Text:
____________
For instance, the tolerances of dimensions of various components of scroll pumps that employ non-energized tip seals must be maintained within narrow ranges to ensure proper sealing of the tip seal without excessive compression of the seal. More specifically, in a compressor type of scroll pump, forces generated by the compressed gas act on the tips seals to force them towards the opposing plate, i.e., to in effect energize the tip seals. However, in a vacuum type of scroll pump, the tip seals operate in an environment of minimal absolute pressures. Therefore, there is little, if any gas pressure to energize the tip seals, especially at the outer wraps of the scroll blades where the greatest vacuum levels exist. Accordingly, the axial dimensions and alignment of parts constituting the head assembly must be precise to ensure that any gaps between the solid tips seals and the opposing scroll plates are minimal. If, on the other hand, the tip seals are compressed too much between the scroll blades and the opposing scroll plates, the resulting friction and heat can overload and damage parts of the pump such as the bearings of the drive mechanism.
In consideration of these potential problems in a vacuum type of scroll pump, a prior art technique uses shims to control the relative axial positions of components of the head assembly of the pump. For example, a shim having a thickness of 0.001″ may be inserted into a bearing train of the drive mechanism to reduce the gap between the tip seals and the opposing scroll plates by 0.001″. However, if the use of this particular shim does not result in a satisfactory performance and/or gives rise to excessive friction, the pump has to be disassembled and the shim has to be replaced with a shim of a different thickness. Then the pump has to be re-assembled and tested again. Thus, this trial and error technique may be onerous and time consuming.

SUMMARY OF THE INVENTION

The present invention is provided to overcome one or more of the problems, disadvantages and/or limitations presented by the use of solid, i.e., non-energized, type of tip seals in scroll pump.
An object of the present invention is to provide a scroll pump in which the axial disposition of the tip seal(s) of the pump can be adjusted easily.
A more specific object of the present invention is to provide a scroll pump in which the axial disposition of the tip seal(s) of the pump can be adjusted without having to disassemble at least any of the significant parts of the pump head assembly of the pump.
Still another object of the present invention is to provide a scroll pump having means by which the tip seal(s) of the pump can be axially displaced from the outside of the pump head using a tool, i.e., manually.
According to one aspect of the invention, there is provided a scroll pump having a frame, a stationary plate scroll assembled and fixed relative to the frame, an orbiting plate scroll, a respective solid plastic tip seal associated with each of at least one of the plate scrolls, an eccentric drive mechanism for driving the orbiting plate scroll, and in which the frame, the stationary plate scroll, the orbiting plate scroll and the eccentric drive mechanism constitute respective parts of a pump head of the scroll pump which are assembled to one another, and means are provided for adjusting the axial disposition of the tip seal.
____________
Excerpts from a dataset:
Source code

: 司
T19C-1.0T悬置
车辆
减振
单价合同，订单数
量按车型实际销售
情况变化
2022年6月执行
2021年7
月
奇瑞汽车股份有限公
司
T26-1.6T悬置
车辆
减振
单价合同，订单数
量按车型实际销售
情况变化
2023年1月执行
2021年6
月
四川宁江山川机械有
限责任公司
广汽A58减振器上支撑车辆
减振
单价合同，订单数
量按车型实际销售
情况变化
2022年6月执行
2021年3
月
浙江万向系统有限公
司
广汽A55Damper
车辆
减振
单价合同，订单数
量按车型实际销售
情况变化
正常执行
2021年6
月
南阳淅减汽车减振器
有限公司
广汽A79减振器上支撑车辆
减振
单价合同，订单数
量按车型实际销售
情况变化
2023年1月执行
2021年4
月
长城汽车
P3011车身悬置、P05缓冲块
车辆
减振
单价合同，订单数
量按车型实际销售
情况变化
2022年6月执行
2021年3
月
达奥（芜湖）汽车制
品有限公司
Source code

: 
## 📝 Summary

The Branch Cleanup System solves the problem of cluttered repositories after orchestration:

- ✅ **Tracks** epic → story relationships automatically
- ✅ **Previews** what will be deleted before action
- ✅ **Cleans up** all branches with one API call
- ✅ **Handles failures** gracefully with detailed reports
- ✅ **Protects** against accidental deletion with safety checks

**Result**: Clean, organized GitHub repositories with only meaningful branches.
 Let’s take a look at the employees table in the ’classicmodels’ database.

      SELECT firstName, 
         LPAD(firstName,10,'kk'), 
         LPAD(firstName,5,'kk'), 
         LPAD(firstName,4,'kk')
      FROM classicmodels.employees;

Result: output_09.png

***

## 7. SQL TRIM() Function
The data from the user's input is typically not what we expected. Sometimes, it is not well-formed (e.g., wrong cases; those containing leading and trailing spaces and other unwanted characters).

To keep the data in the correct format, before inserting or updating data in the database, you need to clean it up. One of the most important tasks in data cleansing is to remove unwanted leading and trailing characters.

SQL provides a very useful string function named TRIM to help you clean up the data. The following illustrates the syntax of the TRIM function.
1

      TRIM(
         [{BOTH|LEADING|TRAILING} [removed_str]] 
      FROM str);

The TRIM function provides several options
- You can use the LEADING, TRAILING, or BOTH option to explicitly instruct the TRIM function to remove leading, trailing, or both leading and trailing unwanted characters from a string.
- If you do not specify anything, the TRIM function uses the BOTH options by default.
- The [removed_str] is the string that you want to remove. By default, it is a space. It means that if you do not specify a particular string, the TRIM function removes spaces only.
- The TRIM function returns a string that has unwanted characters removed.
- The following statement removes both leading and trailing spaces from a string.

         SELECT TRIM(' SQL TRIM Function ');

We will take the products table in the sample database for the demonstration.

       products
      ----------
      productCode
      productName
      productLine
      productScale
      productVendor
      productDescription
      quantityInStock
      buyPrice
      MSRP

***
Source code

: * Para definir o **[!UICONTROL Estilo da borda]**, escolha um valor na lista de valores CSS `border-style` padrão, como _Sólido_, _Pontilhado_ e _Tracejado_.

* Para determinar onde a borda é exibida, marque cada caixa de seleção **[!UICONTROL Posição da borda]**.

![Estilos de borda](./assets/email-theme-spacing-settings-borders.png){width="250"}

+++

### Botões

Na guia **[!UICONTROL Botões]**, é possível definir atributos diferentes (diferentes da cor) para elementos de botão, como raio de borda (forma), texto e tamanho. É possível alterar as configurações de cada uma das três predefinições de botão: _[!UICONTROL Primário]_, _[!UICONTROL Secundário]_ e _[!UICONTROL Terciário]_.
____________
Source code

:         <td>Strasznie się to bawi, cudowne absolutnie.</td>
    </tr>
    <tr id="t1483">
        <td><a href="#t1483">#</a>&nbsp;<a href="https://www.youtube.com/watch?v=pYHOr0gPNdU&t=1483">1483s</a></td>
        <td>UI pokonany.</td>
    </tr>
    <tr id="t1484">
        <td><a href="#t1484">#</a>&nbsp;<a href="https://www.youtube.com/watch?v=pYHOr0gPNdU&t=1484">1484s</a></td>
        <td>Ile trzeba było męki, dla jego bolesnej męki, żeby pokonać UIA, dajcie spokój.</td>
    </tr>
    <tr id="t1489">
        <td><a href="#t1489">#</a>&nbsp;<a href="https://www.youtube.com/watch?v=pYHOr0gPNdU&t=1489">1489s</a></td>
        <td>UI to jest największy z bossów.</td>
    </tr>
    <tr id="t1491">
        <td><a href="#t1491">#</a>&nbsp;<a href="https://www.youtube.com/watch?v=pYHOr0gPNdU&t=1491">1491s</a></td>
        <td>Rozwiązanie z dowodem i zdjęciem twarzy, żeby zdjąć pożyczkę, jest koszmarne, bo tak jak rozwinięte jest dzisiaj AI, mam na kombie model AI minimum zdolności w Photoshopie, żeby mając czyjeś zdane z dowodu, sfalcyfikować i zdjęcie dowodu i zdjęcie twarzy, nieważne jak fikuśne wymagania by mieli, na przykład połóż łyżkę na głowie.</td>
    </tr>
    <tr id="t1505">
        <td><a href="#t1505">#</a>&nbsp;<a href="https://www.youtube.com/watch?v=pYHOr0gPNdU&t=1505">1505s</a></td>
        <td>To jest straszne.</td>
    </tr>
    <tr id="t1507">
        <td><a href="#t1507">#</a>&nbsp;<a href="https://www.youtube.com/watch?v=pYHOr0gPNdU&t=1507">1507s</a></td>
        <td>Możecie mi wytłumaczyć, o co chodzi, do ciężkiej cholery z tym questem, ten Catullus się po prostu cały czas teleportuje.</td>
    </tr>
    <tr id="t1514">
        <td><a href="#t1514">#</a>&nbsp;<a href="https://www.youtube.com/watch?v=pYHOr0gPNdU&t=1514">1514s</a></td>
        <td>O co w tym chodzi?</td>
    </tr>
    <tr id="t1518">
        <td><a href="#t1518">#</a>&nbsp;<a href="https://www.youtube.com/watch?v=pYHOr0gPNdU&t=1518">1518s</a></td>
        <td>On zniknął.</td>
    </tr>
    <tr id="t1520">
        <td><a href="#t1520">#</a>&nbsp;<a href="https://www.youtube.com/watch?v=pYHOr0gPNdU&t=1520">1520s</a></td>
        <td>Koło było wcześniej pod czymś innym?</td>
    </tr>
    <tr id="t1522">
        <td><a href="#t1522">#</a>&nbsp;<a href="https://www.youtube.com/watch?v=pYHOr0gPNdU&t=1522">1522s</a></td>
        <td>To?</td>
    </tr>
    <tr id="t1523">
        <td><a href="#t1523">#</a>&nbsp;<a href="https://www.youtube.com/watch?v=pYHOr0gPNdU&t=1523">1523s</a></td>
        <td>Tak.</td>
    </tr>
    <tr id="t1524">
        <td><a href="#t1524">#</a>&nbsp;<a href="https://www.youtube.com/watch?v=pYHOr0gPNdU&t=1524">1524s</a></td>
____________
Problems to work on:
a – Answer these questions using the scroll pump text:
(i) In a compressor type of scroll pump, what acts on the tip seals to force them toward the opposing plate?
(ii) In the prior art example, what shim thickness is inserted into the bearing train, and by how much does it reduce the gap?
(iii) According to the object stated in the text, with what can the tip seals be axially displaced from the outside of the pump head?
b – Write a continuation of the scroll pump text, starting after its final sentence.

Answers to the exercise:
a –
(i) Forces generated by the compressed gas.
(ii) A shim 0.001″ thick, which reduces the gap by 0.001″.
(iii) A tool, that is, manually.

b –
The stationary plate scroll has a stationary plate, and a stationary scroll blade projecting axially from the stationary plate in a direction parallel to a longitudinal axis of the pump. The orbiting plate scroll includes an orbiting plate, and an orbiting scroll blade projecting axially from the orbiting plate in a direction parallel to the longitudinal axis. The orbiting scroll blade is nested with the stationary scroll blade. Each at least one tip seal is interposed between an axial end of the scroll blade of a respective one of the stationary and orbiting plate scrolls and the plate of the other of the stationary plate and orbiting plate scrolls. In addition, the orbiting plate scroll is assembled to and supported by the eccentric drive mechanism, and the eccentric drive mechanism is operative to drive the orbiting plate scroll in an orbit about the longitudinal axis.
The adjusting means adjusts the disposition of the tip seal(s) by allowing for the distance, in the longitudinal direction, between the stationary and orbiting plate scrolls to be adjusted while the parts of the pump head remain assembled to one another.
According to another aspect of the invention, there is provided a scroll pump having a frame, a stationary plate scroll fixed relative to the frame, an orbiting plate scroll, a respective solid plastic tip seal associated with each of at least one of the plate scrolls, an eccentric drive mechanism for driving the orbiting plate scroll, a flexure interposed between elements of the eccentric drive mechanism, and an adjusting member.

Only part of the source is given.